Le Cameroun est qualifié pour la coupe du monde 2010 : une grande satisfaction pour vous…
Evidemment, surtout que j’y ai participé, je me suis rendu à Fès pour suivre cette équipe. Je dois être satisfait non seulement de la qualification, mais aussi de la manière avec laquelle les Lions ont su le faire. C’est de quoi avoir espoir en l’avenir.
On a remarqué qu’à un moment donné du match, les supporters marocains soutenaient le Cameroun. Comment expliquer ce revirement ?
Quel que soit le pays où on se retrouve, on sait qui est Eto’o, qui est Kameni ou Assou Ekotto. On les connaît tous dans leurs championnats respectifs. Par rapport à notre époque, nos adversaires n’avaient jamais vu l’un de nous évoluer ; ils ne savaient pas qui est Théophile Abega, qui est Manga Onguéné, etc et c’est sur le terrain qu’on nous découvrait.
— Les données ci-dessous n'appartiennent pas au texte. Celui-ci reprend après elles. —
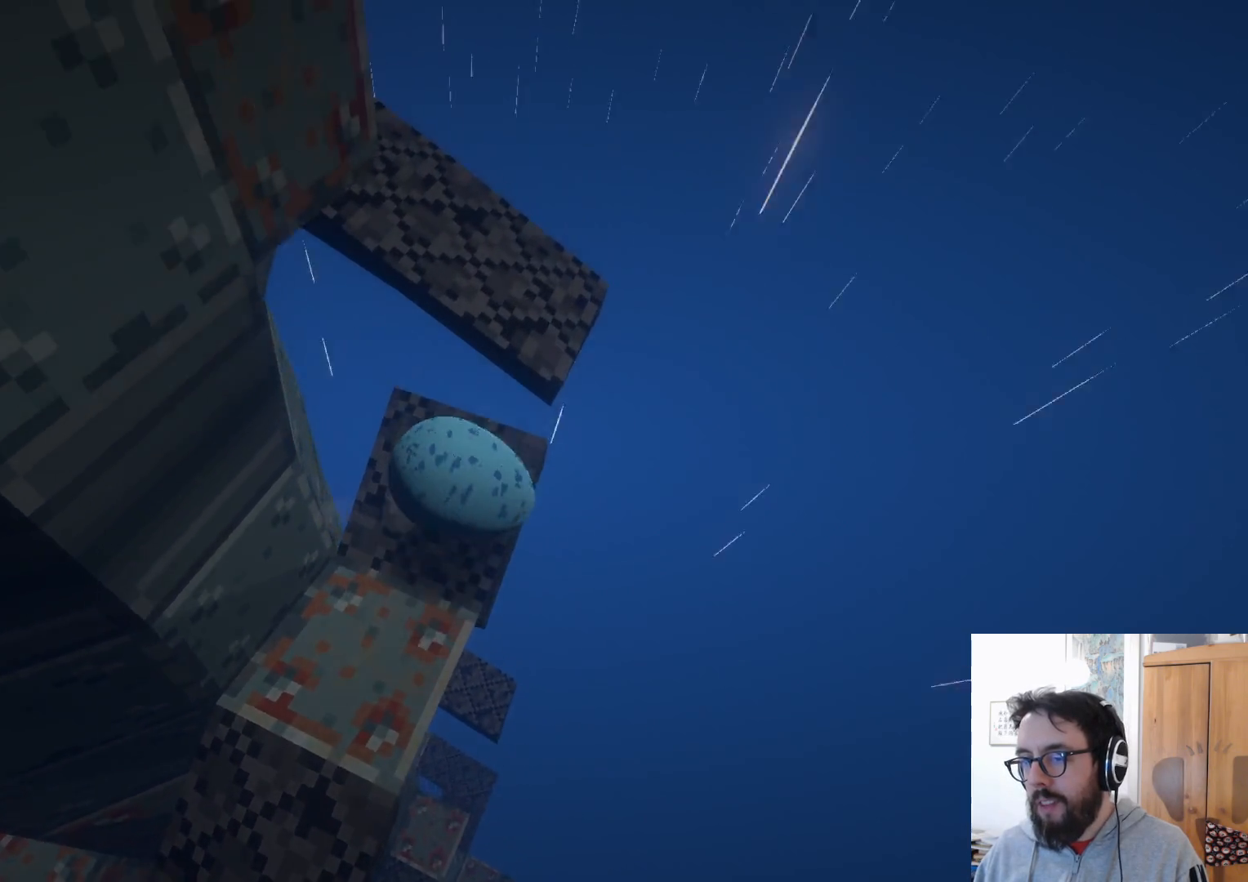
{"buttons": [], "left_stick": "left", "right_stick": "left", "events": [[133, "A", "up"], [283, "right_stick", "left"], [333, "left_stick", "left"]]}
Aujourd’hui, la situation est autre, avec l’effet de la télévision et le fait que la majorité des footballeurs camerounais font parler d’eux dans les grands championnats.
Entre le Maroc qui a évolué contre les Lions Indomptables à Fès et le Maroc que vous avez rencontré à Kenitra en 1981, quelle est la différence ?
La différence est que l’équipe qui a rencontré Eto’o et ses compatriotes était composée d’un bon nombre d’amateurs et le Maroc a voulu jouer à cache-cache et mettre les Lions en difficulté afin de les démobiliser. Le professionnalisme des Lions leur a permis de bien prendre le match et de terminer comme ils l’ont entamé. Par contre, en 1981 à Kenitra, nous avons joué contre une équipe qui jouait son match aller à domicile et qui devait ensuite jouer son match retour au Cameroun. Ils avaient donc pour objectif de gagner à Kenitra pour venir gérer le match à Yaoundé. De notre côté, nous étions dans l’optique de gagner afin d’assurer la victoire devant notre public à Yaoundé. En 1981, l’équipe marocaine était composée de professionnels aguerris qui croyaient en leur victoire. Ils comptaient en plus sur leur public. C’était le 15 novembre 1981 et ils avaient derrière eux un public des grands jours. Le stade de Kenitra était plein avec plus de 60. 000 spectateurs. La petite curiosité est que le match s’est joué en novembre comme celui de Fès et les Lions ont gagné par deux buts à zéro.
Pouvez-vous nous raconter les circonstances de cette rencontre ?
Kenitra c’était un match au couteau entre deux nations fortes qui n’avaient pour seul objectif que de se qualifier. Les marocains ont entamé le match sur des chapeaux de roue et ont obtenu un penalty dès la troisième minute. Heureusement pour nous, Thomas Nkono a devié le ballon. A la 10ème minute, nous avons profité d’une contre-attaque de nos milieux de terrain et Roger Milla a marqué le but. Dix minutes après, Tokoto prend le ballon, se déjoue de toute la défense marocaine et marque le deuxième but pour les Lions. A deux zéro, le public est assez agressif contre nous et nous le fait savoir à travers des cris. Mais sur le terrain, nous avons senti leurs joueurs fébriles et cela nous a permis de faire le break.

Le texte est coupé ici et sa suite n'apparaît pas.